Your instructions: In the entries below, go to the line containing "520 280 2.32" and repeat it along with every later line, exactly.

Dataset entries:
# # # #
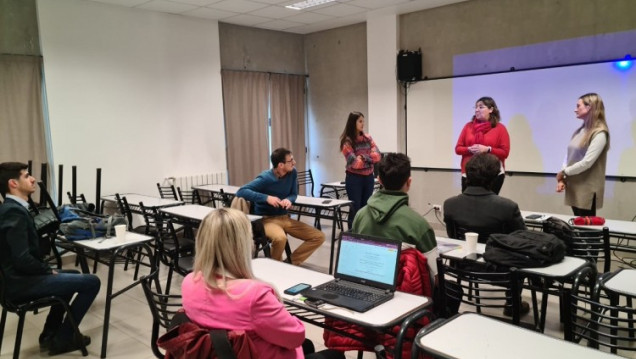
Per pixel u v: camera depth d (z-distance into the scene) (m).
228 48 6.62
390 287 1.91
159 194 5.86
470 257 2.41
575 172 3.62
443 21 5.83
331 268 4.16
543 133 5.14
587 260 2.39
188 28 6.05
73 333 2.86
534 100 5.17
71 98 5.04
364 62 6.80
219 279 1.41
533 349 1.38
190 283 1.46
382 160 2.28
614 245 3.05
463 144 4.46
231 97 6.64
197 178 6.19
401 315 1.72
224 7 5.60
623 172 4.63
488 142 4.21
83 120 5.15
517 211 2.60
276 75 7.18
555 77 4.99
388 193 2.24
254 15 6.07
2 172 2.68
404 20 6.18
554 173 5.09
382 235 2.18
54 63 4.89
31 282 2.65
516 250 2.24
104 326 2.83
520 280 2.32
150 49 5.69
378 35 6.30
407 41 6.19
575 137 3.71
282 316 1.40
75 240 3.08
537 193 5.25
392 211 2.18
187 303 1.43
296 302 1.87
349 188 4.86
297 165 7.60
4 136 4.61
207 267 1.41
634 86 4.49
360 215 2.31
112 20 5.32
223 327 1.36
# # # #
Solution to the problem:
520 280 2.32
150 49 5.69
378 35 6.30
407 41 6.19
575 137 3.71
282 316 1.40
75 240 3.08
537 193 5.25
392 211 2.18
187 303 1.43
296 302 1.87
349 188 4.86
297 165 7.60
4 136 4.61
207 267 1.41
634 86 4.49
360 215 2.31
112 20 5.32
223 327 1.36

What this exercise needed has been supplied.